B - absolute value of the CCF at the end of that period A = 2800

C - value of the CF in the next period after A = 2800

Payback Period = 0+2800/2800

= 1 year

Year 0 1
Cashflow(in $)               (2,800)                 2,800
PVF @12%                          1                 0.893
Discounted Cashflow (Cash flow * PVF)               (2,800)                 2,500
Cumulative Cashflow(in $)               (2,800)                  (300)
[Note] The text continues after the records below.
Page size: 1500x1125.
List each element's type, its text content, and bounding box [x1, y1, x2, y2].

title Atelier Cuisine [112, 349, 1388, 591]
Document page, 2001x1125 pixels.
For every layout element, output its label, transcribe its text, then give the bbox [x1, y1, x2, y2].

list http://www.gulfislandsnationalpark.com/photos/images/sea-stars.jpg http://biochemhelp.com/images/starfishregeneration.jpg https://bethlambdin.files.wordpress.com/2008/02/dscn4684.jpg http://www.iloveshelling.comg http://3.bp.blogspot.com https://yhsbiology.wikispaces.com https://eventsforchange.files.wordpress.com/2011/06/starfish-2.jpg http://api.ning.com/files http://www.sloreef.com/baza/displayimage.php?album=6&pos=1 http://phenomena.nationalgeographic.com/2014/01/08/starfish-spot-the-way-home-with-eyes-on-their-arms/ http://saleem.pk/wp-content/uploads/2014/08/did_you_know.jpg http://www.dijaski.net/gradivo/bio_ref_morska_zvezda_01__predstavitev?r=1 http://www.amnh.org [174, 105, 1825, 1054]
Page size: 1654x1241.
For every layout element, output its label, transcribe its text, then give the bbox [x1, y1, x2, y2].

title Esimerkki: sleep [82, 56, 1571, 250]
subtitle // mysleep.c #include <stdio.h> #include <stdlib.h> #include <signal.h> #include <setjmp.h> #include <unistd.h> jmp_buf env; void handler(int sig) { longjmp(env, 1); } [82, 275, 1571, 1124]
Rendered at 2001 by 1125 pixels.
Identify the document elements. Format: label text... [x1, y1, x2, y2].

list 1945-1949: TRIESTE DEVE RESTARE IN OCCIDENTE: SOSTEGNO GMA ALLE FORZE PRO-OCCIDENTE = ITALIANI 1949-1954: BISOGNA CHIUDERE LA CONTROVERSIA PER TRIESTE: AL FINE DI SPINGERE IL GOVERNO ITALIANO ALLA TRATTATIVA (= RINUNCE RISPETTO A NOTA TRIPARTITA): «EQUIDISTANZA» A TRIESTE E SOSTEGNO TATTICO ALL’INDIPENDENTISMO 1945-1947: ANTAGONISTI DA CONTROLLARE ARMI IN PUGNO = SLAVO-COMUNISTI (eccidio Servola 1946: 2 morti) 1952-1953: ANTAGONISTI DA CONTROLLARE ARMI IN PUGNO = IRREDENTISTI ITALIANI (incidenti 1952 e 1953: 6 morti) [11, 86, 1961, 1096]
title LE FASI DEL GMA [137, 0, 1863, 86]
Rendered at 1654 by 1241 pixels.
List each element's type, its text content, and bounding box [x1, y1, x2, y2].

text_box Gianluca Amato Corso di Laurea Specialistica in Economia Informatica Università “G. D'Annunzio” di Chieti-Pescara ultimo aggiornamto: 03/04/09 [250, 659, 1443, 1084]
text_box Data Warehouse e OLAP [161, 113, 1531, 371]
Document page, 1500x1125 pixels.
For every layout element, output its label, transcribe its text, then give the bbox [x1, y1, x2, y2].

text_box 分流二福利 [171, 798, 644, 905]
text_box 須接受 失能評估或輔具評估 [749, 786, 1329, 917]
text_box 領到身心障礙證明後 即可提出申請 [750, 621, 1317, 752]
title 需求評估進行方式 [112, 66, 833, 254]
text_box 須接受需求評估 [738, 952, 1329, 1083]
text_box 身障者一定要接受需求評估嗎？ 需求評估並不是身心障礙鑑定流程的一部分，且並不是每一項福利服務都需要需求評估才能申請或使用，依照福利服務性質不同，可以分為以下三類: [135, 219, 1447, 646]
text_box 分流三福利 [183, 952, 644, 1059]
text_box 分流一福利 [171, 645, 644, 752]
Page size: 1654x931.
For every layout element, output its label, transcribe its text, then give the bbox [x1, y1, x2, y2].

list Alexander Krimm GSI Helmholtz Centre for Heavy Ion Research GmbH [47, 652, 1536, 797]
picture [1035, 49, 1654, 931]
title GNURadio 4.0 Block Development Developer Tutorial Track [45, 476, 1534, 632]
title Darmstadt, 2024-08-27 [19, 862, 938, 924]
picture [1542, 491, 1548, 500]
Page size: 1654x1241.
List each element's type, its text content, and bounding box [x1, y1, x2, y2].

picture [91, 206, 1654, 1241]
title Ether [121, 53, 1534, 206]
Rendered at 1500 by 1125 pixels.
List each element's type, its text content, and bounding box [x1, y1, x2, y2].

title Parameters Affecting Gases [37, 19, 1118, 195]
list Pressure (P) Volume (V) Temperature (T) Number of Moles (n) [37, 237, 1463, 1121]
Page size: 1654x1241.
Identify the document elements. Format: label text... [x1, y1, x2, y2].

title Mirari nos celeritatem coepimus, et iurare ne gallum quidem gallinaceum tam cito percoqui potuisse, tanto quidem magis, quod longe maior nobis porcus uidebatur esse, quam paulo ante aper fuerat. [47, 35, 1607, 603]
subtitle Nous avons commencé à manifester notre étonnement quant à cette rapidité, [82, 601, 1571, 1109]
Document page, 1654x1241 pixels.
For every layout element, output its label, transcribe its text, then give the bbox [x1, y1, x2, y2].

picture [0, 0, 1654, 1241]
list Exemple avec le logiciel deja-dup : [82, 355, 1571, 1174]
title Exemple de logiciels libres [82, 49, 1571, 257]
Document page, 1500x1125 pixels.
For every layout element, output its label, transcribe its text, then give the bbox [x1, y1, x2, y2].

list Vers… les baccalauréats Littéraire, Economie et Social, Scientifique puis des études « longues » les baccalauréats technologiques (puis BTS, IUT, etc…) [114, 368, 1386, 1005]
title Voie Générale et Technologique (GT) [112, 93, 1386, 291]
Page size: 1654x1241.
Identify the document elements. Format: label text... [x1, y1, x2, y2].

Discounted Payback Period = not ascertainable

- Project B

Year 0 1 2 3 4 5
Cashflow(in $)               (5,600)                 2,800                       2,800                   5,800                   2,800                   2,800
Cumulative Cashflow(in $)               (5,600)              (2,800)                              -                     5,800                   8,600                 11,400

Payback Period = 1+2800/2800

= 2 years

Year 0 1 2 3 4 5
Cashflow(in $)               (5,600)                 2,800                       2,800                   5,800                   2,800                   2,800
PVF @12%                          1                 0.893                       0.797                   0.712                   0.636                   0.567
Discounted Cashflow (Cash flow * PVF)               (5,600)                 2,500                       2,232                   4,128                   1,779                   1,589
Cumulative Cashflow(in $)               (5,600)              (3,100)                        (868)                   3,260                   5,040                   6,629

Discounted Payback Period = 2+868/4128

= 2.21 years

- Project C

Year 0 1 2 3 4 5
Cashflow(in $)               (7,000)                 2,800                       2,500                          -                     2,800                   2,800
Cumulative Cashflow(in $)               (7,000)              (4,200)                     (1,700)                 (1,700)                   1,100                   3,900

Payback Period = 3+1700/2800

= 3.61 years

Year 0 1 2 3 4 5
Cashflow(in $)               (7,000)                 2,800                       2,500                          -                     2,800                   2,800
PVF @12%                          1                 0.893                       0.797                   0.712                   0.636                   0.567
Discounted Cashflow (Cash flow * PVF)               (7,000)                 2,500                       1,993                          -                     1,779                   1,589
Cumulative Cashflow(in $)               (7,000)              (4,500)                     (2,507)                 (2,507)                     (728)                       861

Discounted Payback Period = 4+728/1589

= 4.46 years

Based on payback period, except C can be accepted and based on discounted payback B can be accepted.